The Bank of New Zealand-BusinessNZ performance of manufacturing index was a seasonally adjusted 51.6 in January, 2.6 points lower than December, and the lowest level of expansion since January 2015.  

The manufacturing sector has remained in expansion in almost all months since October 2012, barring a blip in January last year when the PMI slipped into contraction with a reading of 49.8. The economy has been buoyed by a construction boom that started in the post-earthquakes Christchurch rebuild and has extended to Auckland's housing market.

BNZ senior economist Craig Ebert said the slowdown was mainly due to a marked slowdown in the production index "which dampens expectations of a big bounce in the PMI over the short term." 

Ebert said much of the weakness was in areas such as textile, clothing, footwear and leather, wood and paper products and printing, publishing and recorded media.
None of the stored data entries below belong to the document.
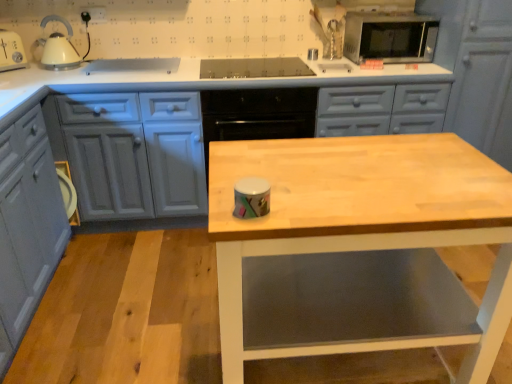
At what (x,y) coordinates should I click in order to perform the action: click on vacant space situated above wooden table at center (from a real-world perspective). Please return your answer as a coordinate pair (x, y). This screenshot has height=384, width=512. Looking at the image, I should click on (362, 173).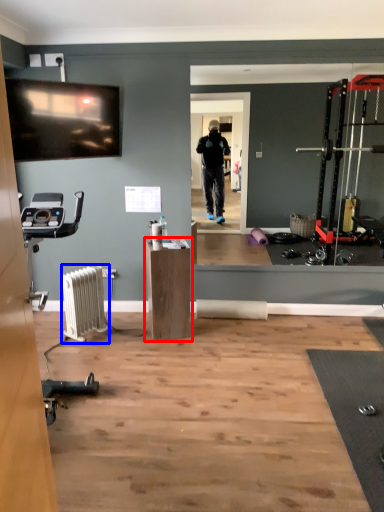
Question: Which of the following is the farthest to the observer, furniture (highlighted by a red box) or radiator (highlighted by a blue box)?

Choices:
 (A) furniture
 (B) radiator

Answer: (A)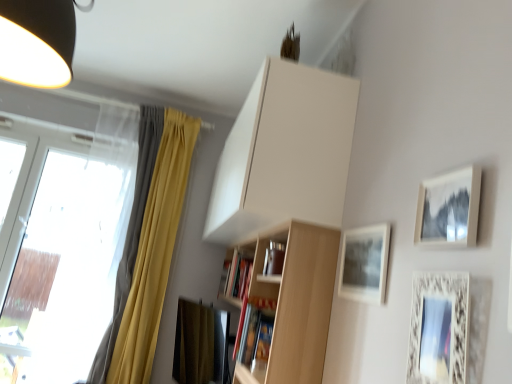
Question: Is white ornate picture frame at lower right, which is the third picture frame from back to front, wider or thinner than yellow fabric curtain at left?

Choices:
 (A) thin
 (B) wide

Answer: (A)

Question: Considering their positions, is white ornate picture frame at lower right, which is the third picture frame from back to front, located in front of or behind yellow fabric curtain at left?

Choices:
 (A) front
 (B) behind

Answer: (A)

Question: Based on their relative distances, which object is nearer to the white ornate picture frame at lower right, which appears as the first picture frame when viewed from the front?

Choices:
 (A) hardcover book at center, arranged as the 2th book when viewed from the front
 (B) transparent glass window at left
 (C) white matte cabinet at upper center
 (D) yellow fabric curtain at left
 (E) matte white picture frame at upper right, which is the 2th picture frame in front-to-back order

Answer: (E)

Question: Estimate the real-world distances between objects in this image. Which object is closer to the yellow fabric curtain at left?

Choices:
 (A) matte gray picture frame at upper right, the 3th picture frame in the front-to-back sequence
 (B) hardcover book at center, the second book when ordered from back to front
 (C) matte white picture frame at upper right, which is the 2th picture frame in front-to-back order
 (D) transparent glass window at left
 (E) hardcover book at center, arranged as the 2th book when viewed from the front

Answer: (D)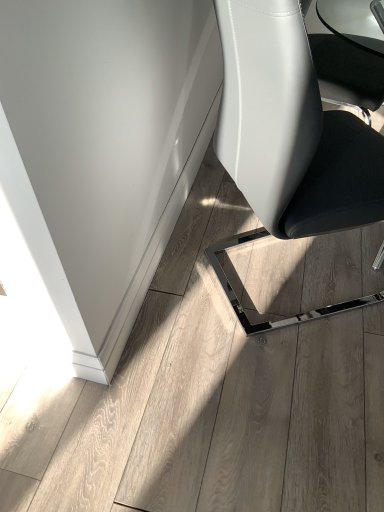
At what (x,y) coordinates should I click in order to perform the action: click on free space to the left of white leather chair at center. Please return your answer as a coordinate pair (x, y). Looking at the image, I should click on (177, 298).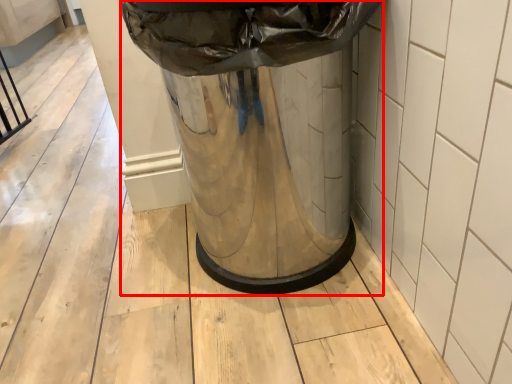
Question: Considering the relative positions of waste container (annotated by the red box) and tile in the image provided, where is waste container (annotated by the red box) located with respect to the staircase?

Choices:
 (A) right
 (B) left

Answer: (B)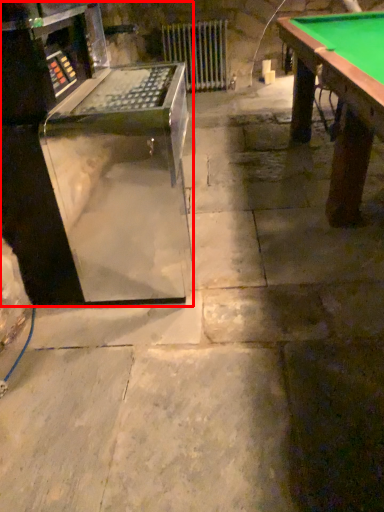
Question: In this image, where is equipment (annotated by the red box) located relative to radiator?

Choices:
 (A) right
 (B) left

Answer: (B)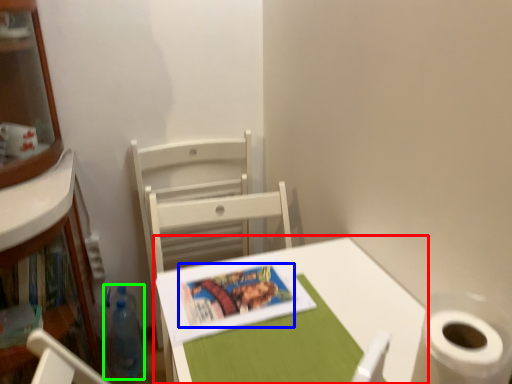
Question: Which object is positioned closest to table (highlighted by a red box)? Select from book cover (highlighted by a blue box) and bottle (highlighted by a green box).

Choices:
 (A) book cover
 (B) bottle

Answer: (A)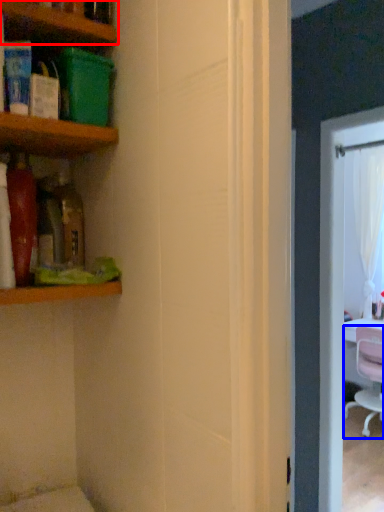
Question: Which point is further to the camera, shelf (highlighted by a red box) or chair (highlighted by a blue box)?

Choices:
 (A) shelf
 (B) chair

Answer: (B)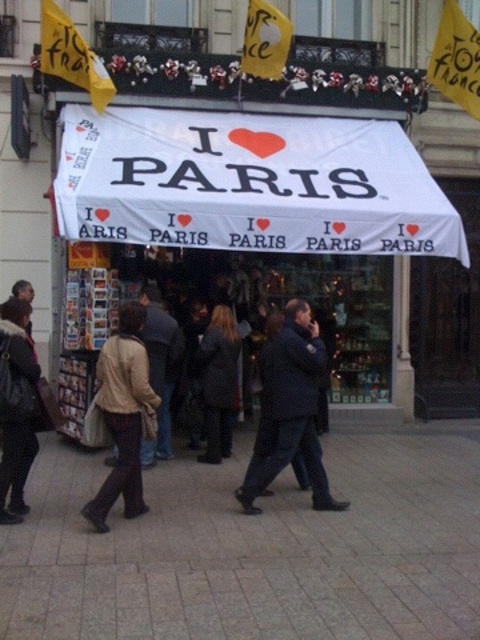
Question: Which point appears closest to the camera in this image?

Choices:
 (A) (307, 458)
 (B) (120, 468)
 (C) (155, 288)

Answer: (B)

Question: Which is farther from the dark brown leather jacket at lower left?

Choices:
 (A) white fabric canopy at center
 (B) dark brown leather coat at center

Answer: (A)

Question: Which point appears closest to the camera in this image?

Choices:
 (A) (309, 474)
 (B) (206, 196)

Answer: (A)

Question: Does dark blue jacket at center come in front of dark brown leather jacket at lower left?

Choices:
 (A) yes
 (B) no

Answer: (B)

Question: Does dark brown leather coat at center come in front of beige fabric coat at center?

Choices:
 (A) no
 (B) yes

Answer: (A)

Question: Is dark blue jacket at center above beige fabric jacket at left?

Choices:
 (A) yes
 (B) no

Answer: (A)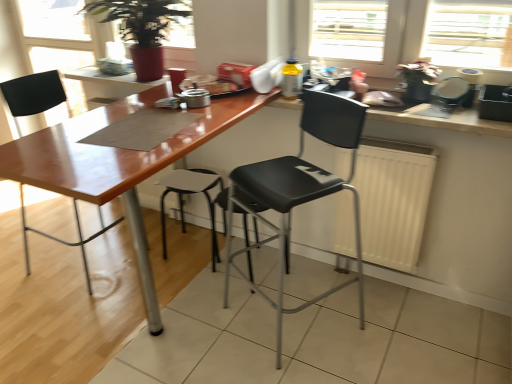
You are a GUI agent. You are given a task and a screenshot of the screen. Output one action in this format:
    pyautogui.click(x=<x>, y=<y>)
    Task: Click on the free region under matte black chair at left, which is the 1th chair from left to right (from a real-world perspective)
    This screenshot has width=512, height=384.
    Given the screenshot: What is the action you would take?
    pyautogui.click(x=81, y=267)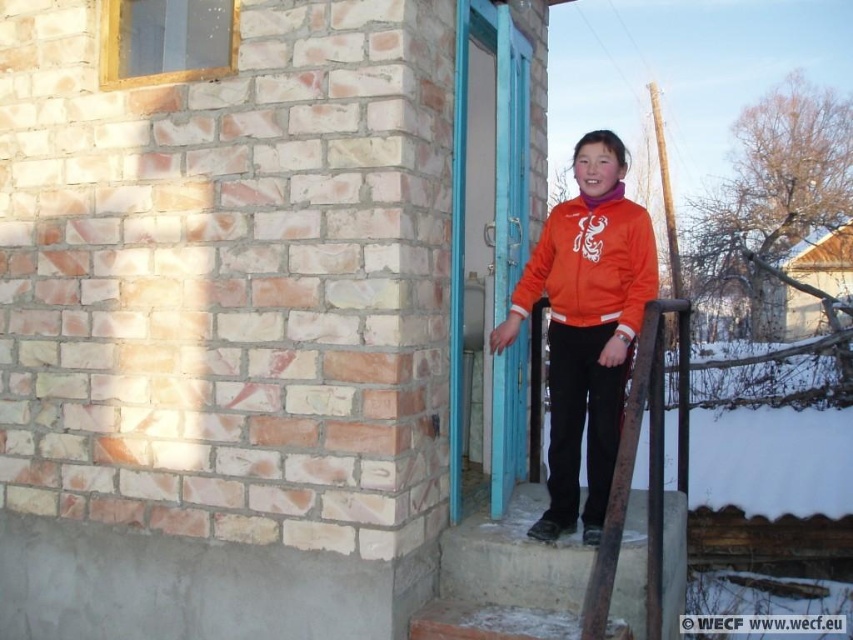
Question: Observing the image, what is the correct spatial positioning of orange fleece jacket at center in reference to orange fleece sweatshirt at center?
However, he also sounded a note of caution regarding manufacturing's dependence on the local construction cycle as some building indicators have "lost oomph" over recent months, with December new dwelling consents falling for the second month in a row while the rebuild in Canterbury is maturing.  
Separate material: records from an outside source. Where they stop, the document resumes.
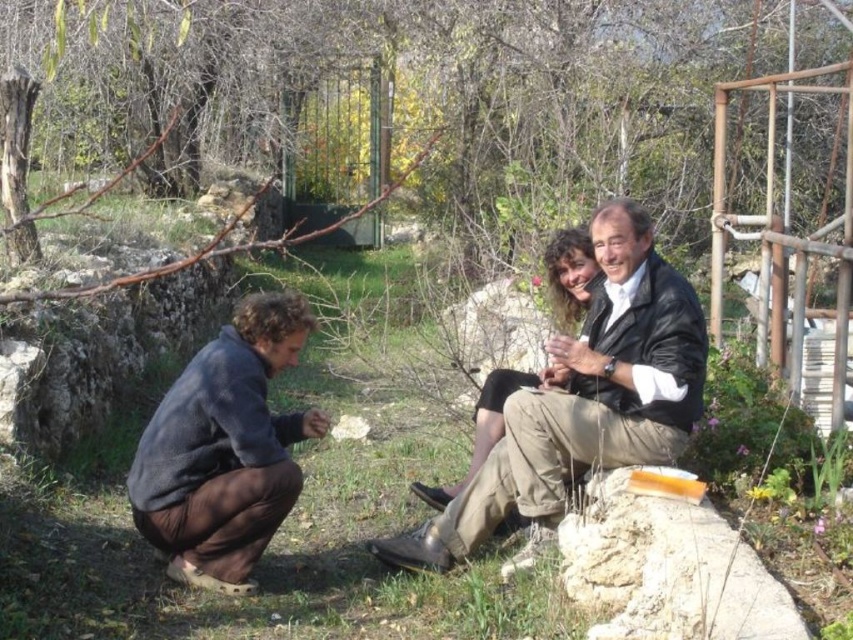
Is point (267, 312) in front of point (572, 285)?

Yes, it is.

Who is taller, dark blue fleece at lower left or matte black jacket at center?

Standing taller between the two is dark blue fleece at lower left.

Which is in front, point (183, 474) or point (560, 268)?

Positioned in front is point (183, 474).

The image size is (853, 640). Find the location of `dark blue fleece at lower left`. dark blue fleece at lower left is located at coordinates (224, 449).

Based on the photo, between green grass at center and dark blue fleece at lower left, which one is positioned lower?

green grass at center is lower down.

Identify the location of green grass at center. The height and width of the screenshot is (640, 853). tap(294, 506).

Locate an element on the screen. green grass at center is located at coordinates (294, 506).

In order to click on green grass at center in this screenshot , I will do `click(294, 506)`.

Does green grass at center appear on the left side of matte black jacket at center?

Correct, you'll find green grass at center to the left of matte black jacket at center.

Image resolution: width=853 pixels, height=640 pixels. I want to click on green grass at center, so click(294, 506).

Find the location of `green grass at center`. green grass at center is located at coordinates (294, 506).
"If construction's strong run is tiring then it will remove a tailwind the local manufacturing industry has enjoyed for a good few years now," Ebert said. 
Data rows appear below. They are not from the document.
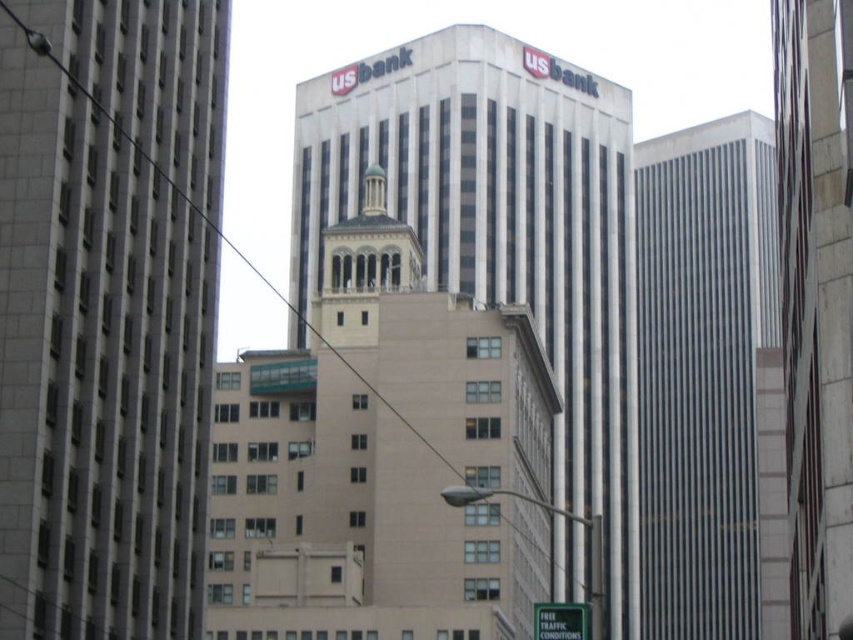
Is gray concrete skyscraper at center in front of white glass building at center?

Yes.

Which is behind, point (78, 438) or point (444, 248)?

Point (444, 248)

Locate an element on the screen. The height and width of the screenshot is (640, 853). gray concrete skyscraper at center is located at coordinates (107, 310).

Between gray concrete skyscraper at center and green matte traffic sign at lower center, which one has more height?

With more height is gray concrete skyscraper at center.

Can you confirm if gray concrete skyscraper at center is positioned above green matte traffic sign at lower center?

Yes, gray concrete skyscraper at center is above green matte traffic sign at lower center.

Where is `gray concrete skyscraper at center`? This screenshot has height=640, width=853. gray concrete skyscraper at center is located at coordinates (107, 310).

Can you confirm if white glass building at center is shorter than green matte traffic sign at lower center?

Incorrect, white glass building at center's height does not fall short of green matte traffic sign at lower center's.

Between white glass building at center and green matte traffic sign at lower center, which one is positioned higher?

Positioned higher is white glass building at center.

The image size is (853, 640). What do you see at coordinates (498, 228) in the screenshot? I see `white glass building at center` at bounding box center [498, 228].

The height and width of the screenshot is (640, 853). Identify the location of white glass building at center. (498, 228).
New Zealand's domestic manufacturing sector is typically linked to construction and the Canterbury rebuild revived the sector when manufacturers went through a period of contraction following the global financial crisis and local finance sector collapse.

Today's figures show the PMI's production sub-index sagged to 51.1 versus 56.9 in December. Employment dipped to 51.5 versus 52.0 in the prior month, new orders were virtually unchanged at 52.5 versus 52.4. Finished stocks were 50.4 versus 51.7 while deliveries dipped to 53.2 versus 54.4.